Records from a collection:
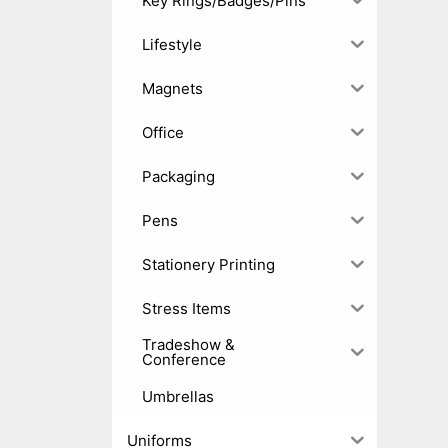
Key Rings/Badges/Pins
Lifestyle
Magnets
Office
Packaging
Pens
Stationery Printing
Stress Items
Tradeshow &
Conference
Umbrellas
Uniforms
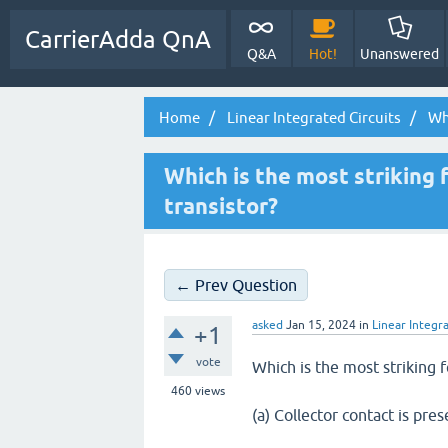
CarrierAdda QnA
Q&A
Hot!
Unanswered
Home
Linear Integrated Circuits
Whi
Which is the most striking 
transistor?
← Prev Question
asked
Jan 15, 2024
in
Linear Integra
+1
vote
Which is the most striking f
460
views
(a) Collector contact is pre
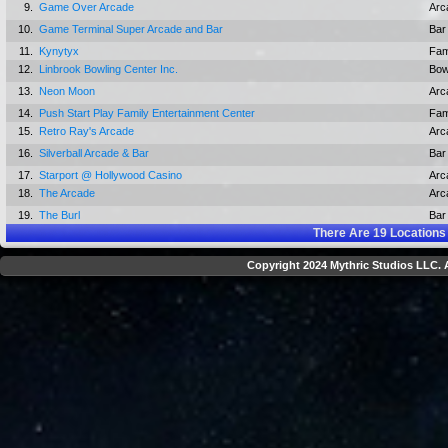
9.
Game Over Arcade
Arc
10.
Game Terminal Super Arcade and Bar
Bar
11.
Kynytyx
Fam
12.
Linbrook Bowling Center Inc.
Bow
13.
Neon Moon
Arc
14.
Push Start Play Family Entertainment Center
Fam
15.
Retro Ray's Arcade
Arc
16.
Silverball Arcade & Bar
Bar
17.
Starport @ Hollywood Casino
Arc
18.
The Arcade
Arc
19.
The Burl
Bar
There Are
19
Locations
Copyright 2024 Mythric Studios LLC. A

◆ **Task prompt**: Copy the text of every record above exactly as it appears, line by line. Leave the pictures out of your answer.

◆ **Task solution**:
Key Rings/Badges/Pins
Lifestyle
Magnets
Office
Packaging
Pens
Stationery Printing
Stress Items
Tradeshow &
Conference
Umbrellas
Uniforms
CarrierAdda QnA
Q&A
Hot!
Unanswered
Home
Linear Integrated Circuits
Whi
Which is the most striking 
transistor?
← Prev Question
asked
Jan 15, 2024
in
Linear Integra
+1
vote
Which is the most striking f
460
views
(a) Collector contact is pre
9.
Game Over Arcade
Arc
10.
Game Terminal Super Arcade and Bar
Bar
11.
Kynytyx
Fam
12.
Linbrook Bowling Center Inc.
Bow
13.
Neon Moon
Arc
14.
Push Start Play Family Entertainment Center
Fam
15.
Retro Ray's Arcade
Arc
16.
Silverball Arcade & Bar
Bar
17.
Starport @ Hollywood Casino
Arc
18.
The Arcade
Arc
19.
The Burl
Bar
There Are
19
Locations
Copyright 2024 Mythric Studios LLC. A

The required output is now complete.